La bronquiolitis es una infección de tipo vírico, siendo el Virus Respiratorio Sincitial (VRS) el que suele provocarla. Es responsable de gran parte de las infecciones en las vías respiratorias de los lactantes. El virus se manifiesta cada año, especialmente durante los meses invernales.

La bronquiolitis provoca una inflamación de los bronquiolos, obstruyendo las vías aéreas e impidiendo el paso del aire. Al ser de tipo vírico los niños la adquieren por medio de infección. El contacto indirecto o directo con el virus produce el contagio en el bebé.

Periodo de incubación: Durante los primeros 3-8 días se produce el contagio y aparecen los primeros síntomas. En los 3 a 7 días siguientes, aparecen silbidos audibles en el pecho, la respiración se acelera, y el bebé muestra serias dificultades para respirar. El niño está cansado y presenta somnolencia todo el día y picos de fiebre que no suelen superar los 38 grados. Además, está muy irritable.
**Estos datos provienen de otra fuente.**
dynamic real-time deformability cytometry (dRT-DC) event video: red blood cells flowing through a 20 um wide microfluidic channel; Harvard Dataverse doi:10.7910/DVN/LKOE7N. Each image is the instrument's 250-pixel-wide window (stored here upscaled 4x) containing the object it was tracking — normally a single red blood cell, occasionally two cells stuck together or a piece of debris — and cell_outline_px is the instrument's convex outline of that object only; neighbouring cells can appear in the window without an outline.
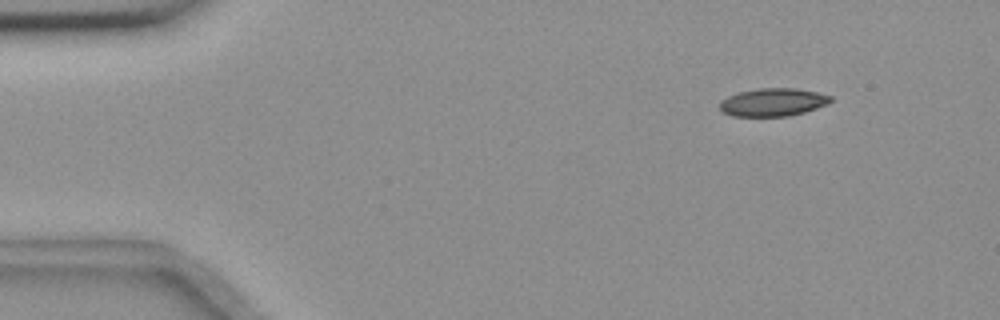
{"species": "common noctule bat (a hibernating species)", "species_latin": "Nyctalus noctula", "temperature_condition": "room temperature", "stored_images_in_passage": 4, "camera_frame_rate_fps": 3000, "um_per_image_px": 0.085, "animal": {"sex": "female", "body_mass_g": 18.4}, "frame": {"image": 1, "passage_image": 1, "time_ms": 0.0, "image_size_px": [1000, 320], "cell_outline_px": [[832, 100], [828, 104], [804, 112], [788, 116], [732, 116], [720, 112], [720, 100], [728, 96], [740, 92], [760, 88], [796, 88], [816, 92], [832, 96]], "centroid_in_image_um": [65.68, 8.69], "position_along_channel_um": 19.3, "area_um2": 18.09}}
Las bronquiolitis pueden ser leves, moderadas o graves. En los casos graves el bebé muestra serias dificultades para respirar. La respiración se acelera, se hace muy corta y hay mucho aleteo nasal. En la zona de las costillas los músculos se mueven hacia dentro, como si se succionara la carne, marcando las costillas o moviendo mucho el abdomen.

¿Qué podemos hacer como padres? Para evitar que se deshidrate, debemos hacer que el bebé tome mucho líquido. En caso de tener menos de 6 meses, si damos el pecho, deberemos aumentar las tomas para que se hidrate. El modo de aliviar la congestión nasal es despejando la nariz del pequeño. Los lavados nasales antes de comer y de dormir son una gran opción y lo más aconsejado por los pediatras. Fraccionar las tomas de alimentos, dar menos cantidad pero más frecuentemente.
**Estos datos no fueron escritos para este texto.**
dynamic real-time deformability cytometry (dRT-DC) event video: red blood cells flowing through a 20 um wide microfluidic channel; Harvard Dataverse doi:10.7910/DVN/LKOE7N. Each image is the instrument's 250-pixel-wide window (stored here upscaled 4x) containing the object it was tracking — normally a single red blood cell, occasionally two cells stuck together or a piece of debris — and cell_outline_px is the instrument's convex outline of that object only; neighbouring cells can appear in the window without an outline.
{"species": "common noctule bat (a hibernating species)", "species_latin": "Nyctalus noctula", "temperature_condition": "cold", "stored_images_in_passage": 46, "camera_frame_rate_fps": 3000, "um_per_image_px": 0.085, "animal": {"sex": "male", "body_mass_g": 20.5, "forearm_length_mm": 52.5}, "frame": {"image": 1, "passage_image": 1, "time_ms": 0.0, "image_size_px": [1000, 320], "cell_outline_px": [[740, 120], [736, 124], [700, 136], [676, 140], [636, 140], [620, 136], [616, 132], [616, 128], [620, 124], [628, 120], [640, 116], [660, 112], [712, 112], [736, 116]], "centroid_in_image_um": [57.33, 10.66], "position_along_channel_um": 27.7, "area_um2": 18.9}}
En caso de que se presente fiebre, lo más probable es que haya que utilizar apiretales. Jamás mediques a un bebé sin supervisión médica. Se puede administrar paracetamol o ibuprofeno (este último, en mayores de 6 meses).
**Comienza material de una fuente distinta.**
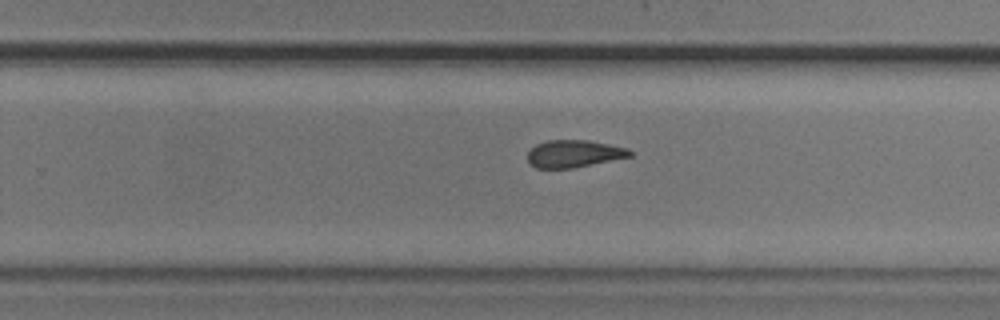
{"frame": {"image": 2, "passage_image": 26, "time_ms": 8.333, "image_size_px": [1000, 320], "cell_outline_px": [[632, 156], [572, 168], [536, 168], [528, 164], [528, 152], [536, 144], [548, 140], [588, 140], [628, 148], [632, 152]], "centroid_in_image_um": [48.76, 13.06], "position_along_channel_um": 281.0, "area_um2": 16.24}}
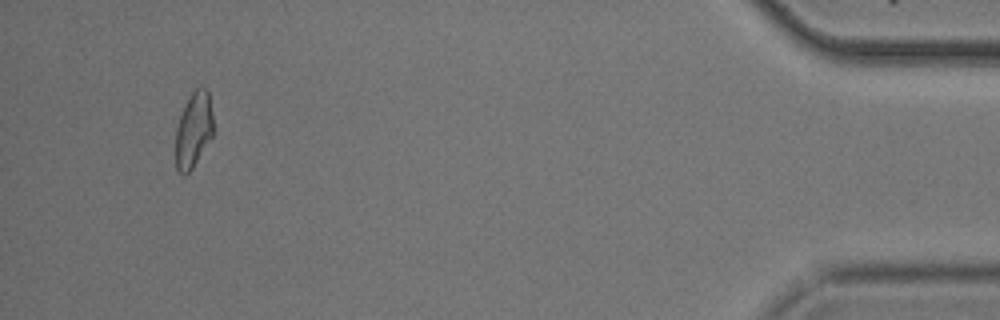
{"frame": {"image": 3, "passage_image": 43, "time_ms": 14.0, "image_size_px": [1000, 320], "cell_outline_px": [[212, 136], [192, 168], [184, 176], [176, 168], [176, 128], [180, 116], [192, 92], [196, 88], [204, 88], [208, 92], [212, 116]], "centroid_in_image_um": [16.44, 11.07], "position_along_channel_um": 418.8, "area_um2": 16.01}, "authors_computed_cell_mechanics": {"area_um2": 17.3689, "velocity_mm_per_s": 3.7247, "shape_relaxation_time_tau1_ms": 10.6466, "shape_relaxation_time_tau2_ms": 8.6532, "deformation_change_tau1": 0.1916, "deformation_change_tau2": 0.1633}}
Si el cuadro empeora, las consecuencias de la bronquiolitis en bebés puede llevar a una deshidratación elevada y a problemas respiratorios muy graves, y seguramente se requerirá hospitalización.

Prevención:

  • No tener contacto con personas que estén resfriadas o tengan fiebre, sobre todo, durante los primeros dos meses de vida y, más aún, si el niño es prematuro.
  • Limpieza y ventilación.
  • Cubrirnos cuando tosamos o estornudemos con un pañuelo y, cuando acabes, deséchalo en la papelera.

Si a pesar de todos estos cuidados, nuestro hijo tiene bronquiolitis, debemos evitar que salga hasta que se haya curado.

Recuerda que es necesario acudir a un experto para que pueda hacer una valoración del cuadro médico y darnos la pauta a seguir.

Resfriado

Los resfriados son más frecuentes en los niños que en los adultos. Por debajo de los cinco años, es habitual que los pequeños enfermen 5-6 veces al año. Y es que los pequeños aún no tienen un sistema de defensa que funcione bien contra las infecciones. En general, el resfriado común está causado por rinovirus. En los niños, también pueden ser responsables otros virus como, por ejemplo, adenovirus y el virus respiratorio sincitial.

Estos virus se encuentran en las manos y en otras zonas del cuerpo, pero, especialmente, en la mucosas de la nariz. Es aquí donde durante muchas horas producen moco.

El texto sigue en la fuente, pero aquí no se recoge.